We ended the week with a Greek feast at our house, with a long table that spread into the living room because there were so people around the table. We drank many bottles of wine and stuffed ourselves on spanakopita, lamb, hummus, olives, cheeses, and dolmathes.

After the meal my friend Inny and I escaped from the clean-up (thank you, Bob and Chris) to walk in my neighbor’s garden as evening fell. Now you must understand that Philip’s garden is not just any garden, but a True-Wonder-Among-Gardens. And you should know as well that Inny is blind, so as we walked among the flowers I had the happy task of describing their colors to her (because Inny lost her sight as a teenager, she can visualize colors). I told her about the differences between jonquils and daffodils, and tried to communicate the particular shade of violet that the bluebells wore. At each new kind of flower Inny would bend down and gently feel its petals and leaves, delighting in their textures.

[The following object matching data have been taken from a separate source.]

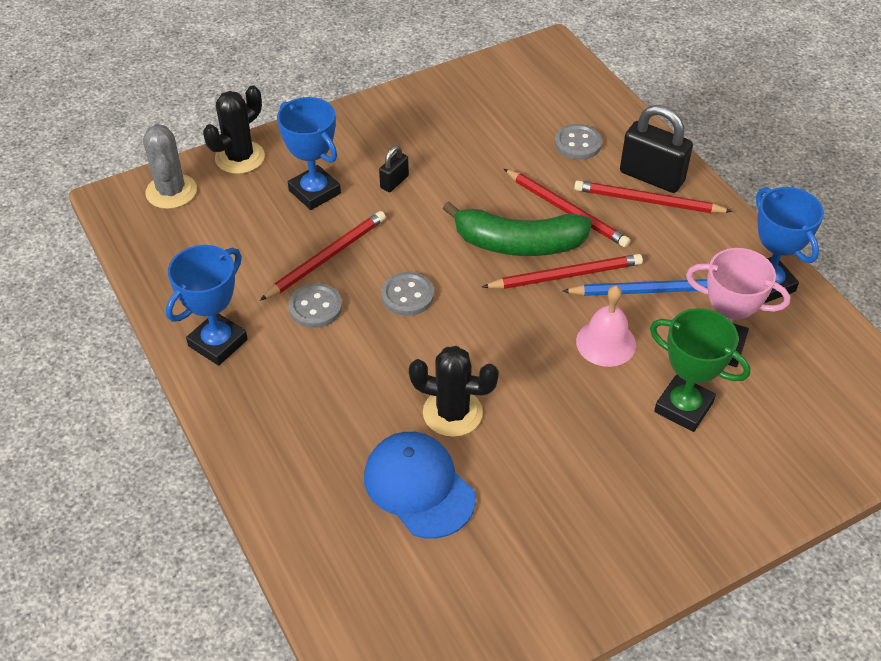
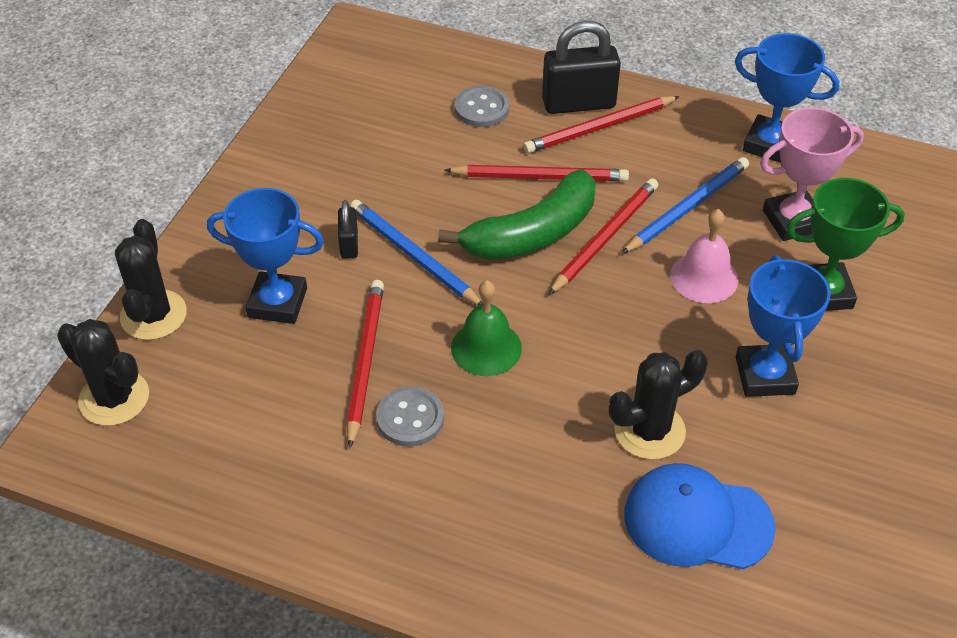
camera: 40 degrees left, 0 degrees up
grey cactus [143,124,197,209] -> black cactus [57,319,149,426]
blue trophy [166,245,248,366] -> blue trophy moved to [736,255,831,397]
grey button [381,272,434,316] -> green bell [451,281,522,376]
none -> blue pencil [350,200,483,306]

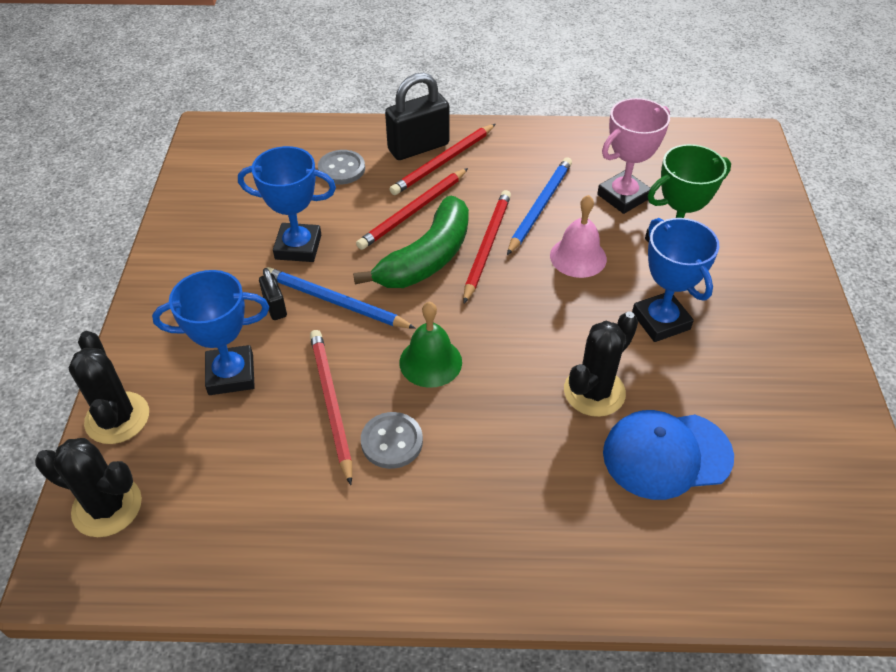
camera: 20 degrees left, 0 degrees up
red pencil [444,165,629,181] -> red pencil turned 150 degrees clockwise [356,168,468,250]
blue trophy [735,33,839,163] -> blue trophy moved to [238,146,336,262]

On that slow walk around the garden in the soft light of evening, I came to see Philip’s garden in a completely new way, because although Inny doesn’t have physical sight, she has another, deeper kind of vision. She taught me that the satin petals of a jonquil differ from the rougher ones of a daffodil. I noticed for the first time how hosta leaves are like tubes as they emerge from the soil. I savored with her the rough edges on the bark of a sycamore tree.  Her pleasure in the garden’s beauty made me realize how I walk by it every day and never really see it.

My favorite moment came when we stopped in front of bed that had a bumblebee hovering in it. It seemed too early in the season for such a creature, but there it was, drinking deeply from each flower.

“Explain to me what it’s doing,” Inny said, so I told her how the bee was flying from flower to flower, and how when it landed on each blossom it was so heavy that the flower dipped low. Then we stood there for a long time, listening. Buzz, buzz, followed by silence, then again a buzzing. I had gone my entire life not noticing the bumblebee’s rhythmic song. How could I have missed it?

That evening, at the end of several emotion-filled days, I realized that while much of the world thinks Easter is only about spring and candy and pastel bunnies, the true richness of the day comes only from realizing that it represents the intertwining of death and life, despair and joy. Without the darkness of Good Friday, Easter is a hollow shell. Without the knowledge that death will come knocking for us one day, we don’t realize life’s fragile, iridescent beauty.

So I vow to mark this Easter season—and honor the memory of Carolyn and of that despairing young man–by trying to truly see how resurrection is happening all around me, carried on the wings of bumblebees and heralded by the silent ringing of bluebells.